Enterprise Wi-Fi networks are often mysteries, because it's difficult for IT to get a user perspective on how applications such as voice and video are performing over 802.11. VeriWave's new WaveDeploy system shows the quality of the user's Wi-Fi experience.
Managing the user's Wi-Fi experience in enterprise wireless LANs is tough, because information about what's happening is hard to come by. VeriWave is introducing a new version of its wireless testing platform to collect and analyze that data.
The WaveDeploy system combines a test application running on a PC or server, and an agent that runs on a laptop or other wireless device. The agents collect a wide range of data about how specific applications, such as VoIP or video or Web surfing, are performing at a given location. The data gets passed along to the WaveDeploy test application where it's processed into a range of reports and "heat map" displays showing areas where performance may be weak.
This kind of information is almost never found in conventional WLAN site survey tools. And spectrum analyzers are limited to the physical layer, so they can't give a detailed user perspective on how applications are actually performing. IT managers are often limited to measuring the radio signal strength 'seen' by the Wi-Fi client (received signal strength indicator or RSSI), a general measure of throughput, and indications of co-channel radio interference.
But WaveDeploy gives network administrators a broad range of measurements that reveal the Wi-Fi experience from the standpoint of its users. With the WaveDeploy Pro edition, administrators can measure several indications of quality including two-way TCP/IP and UDP throughput; Mean Opinion Scores (MOS) for measuriing VoIP quality; video quality via the Media Delivery Index (MDI); packet loss; and roaming.

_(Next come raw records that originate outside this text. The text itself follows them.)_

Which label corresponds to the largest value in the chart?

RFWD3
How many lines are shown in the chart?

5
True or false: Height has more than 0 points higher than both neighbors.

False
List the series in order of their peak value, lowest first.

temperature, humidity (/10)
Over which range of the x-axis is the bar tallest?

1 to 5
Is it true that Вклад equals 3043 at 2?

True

A separate hardware box, called WaveDeploy Wi-Fi, runs a scale-down version of VeriWave's wireless traffic generator/analyzer software. With the hardware, IT shops can simulate up to 64 "virtual" 802.11 wireless clients, including their applications. Each virtual client can mimic a specific "real" client device, such as laptops, Wi-Fi smartphones or handheld scanners, and different traffic loads characteristic of an office or a hospital, for example. The software generates traffic at specific access points, or groups of them, to measure how these applications actually perform in these locations, and how the WLAN access points react as the number of clients and the amount of data grow.

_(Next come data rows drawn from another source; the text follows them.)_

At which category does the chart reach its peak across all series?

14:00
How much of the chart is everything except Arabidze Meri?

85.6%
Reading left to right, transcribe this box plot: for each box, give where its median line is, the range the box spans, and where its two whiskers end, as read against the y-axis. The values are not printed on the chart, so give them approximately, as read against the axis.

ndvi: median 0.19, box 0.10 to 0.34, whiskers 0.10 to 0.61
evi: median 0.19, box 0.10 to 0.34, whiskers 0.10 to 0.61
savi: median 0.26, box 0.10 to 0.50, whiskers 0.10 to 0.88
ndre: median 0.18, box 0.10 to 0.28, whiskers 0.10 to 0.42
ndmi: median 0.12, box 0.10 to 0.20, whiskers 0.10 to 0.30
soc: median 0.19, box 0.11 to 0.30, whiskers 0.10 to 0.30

VeriWave has specialized in large-scale automated wireless testing platforms, typically purchased by RF silicon or equipment vendors. For the past few years, the company has been extending RF testing information and capabilities into the enterprise IT market, including video over wireless.

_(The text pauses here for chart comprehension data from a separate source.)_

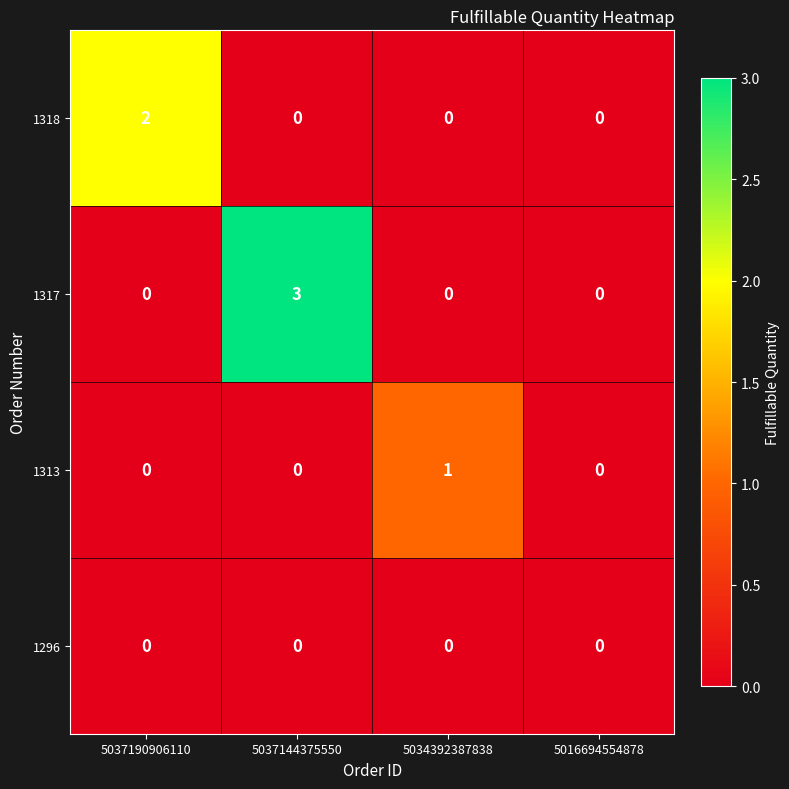

Reading right to left, what are all the values shown in this chart?

1318: 0	0	0	2
1317: 0	0	3	0
1313: 0	1	0	0
1296: 0	0	0	0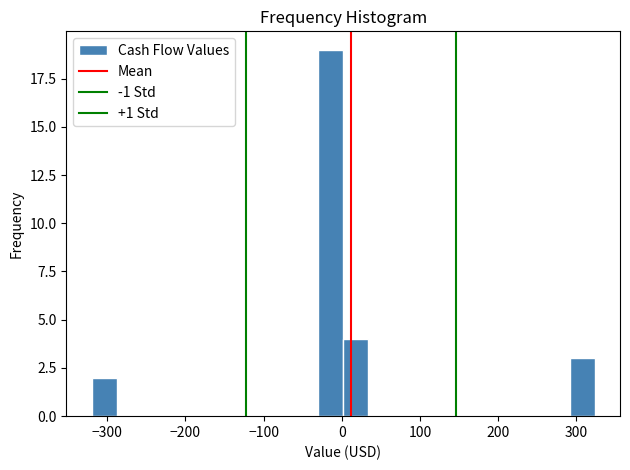

Read against the x-axis, roughly where is the centre of the tallest bar?

-10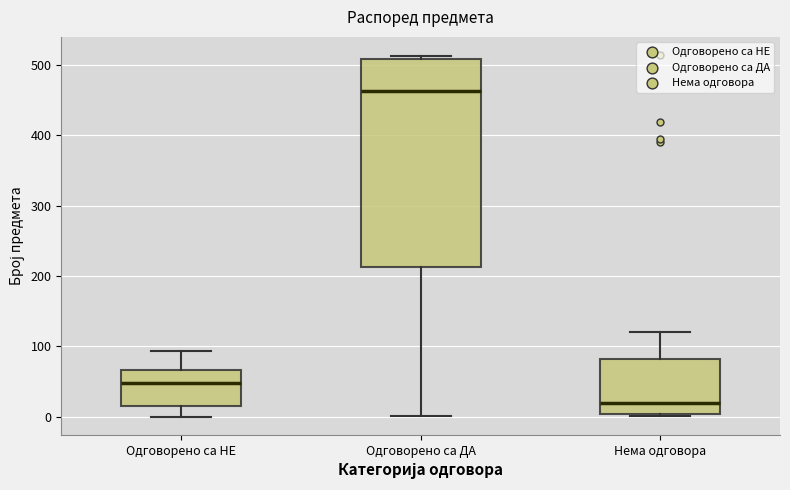

Reading left to right, transcribe this box plot: for each box, give where its median line is, the range the box spans, and where its two whiskers end, as read against the y-axis. The values are not printed on the chart, so give them approximately, as read against the axis.

Одговорено са НЕ: median 50, box 10 to 70, whiskers 0 to 90
Одговорено са ДА: median 460, box 210 to 510, whiskers 0 to 510 (just above the box's upper edge)
Нема одговора: median 20, box 0 to 80, whiskers 0 to 120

A site can load the WaveDeploy agent on to several clients, such as different laptop computers or Wi-Fi enabled smartphones, load them on a cart and wheel them throughout a building to measure performance with a WLAN infrastructure. Adding the WaveDeploy Wi-Fi unit to the cart enables an IT manager to generate voice, video and data traffic for load testing a larger number of clients and applications at each location.
All the data is captured and stored, and then analyzed and displayed by the WaveDeploy test application. Throughput or MOS data can be shown as color-coded areas on a building's floor plan.
WaveDeploy is available now in three editions. WaveDeploy Basic is a free download from www.wavedeploy.com that handles three basic measurements (TCP/IP downloads, RSSI, and co-channel interference) for one client device. There are no automatically created reports.
WaveDeploy Pro, which starts at $5,000, adds a bundle of additional measures, for up to 10 client devices in a single test, with automatic report generation. WaveDeploy Expert includes the WaveDeploy Wi-Fi traffic generator unit and WaveDeploy Ethernet for wireline measurements. This edition will be available later this summer; price has not yet been announced.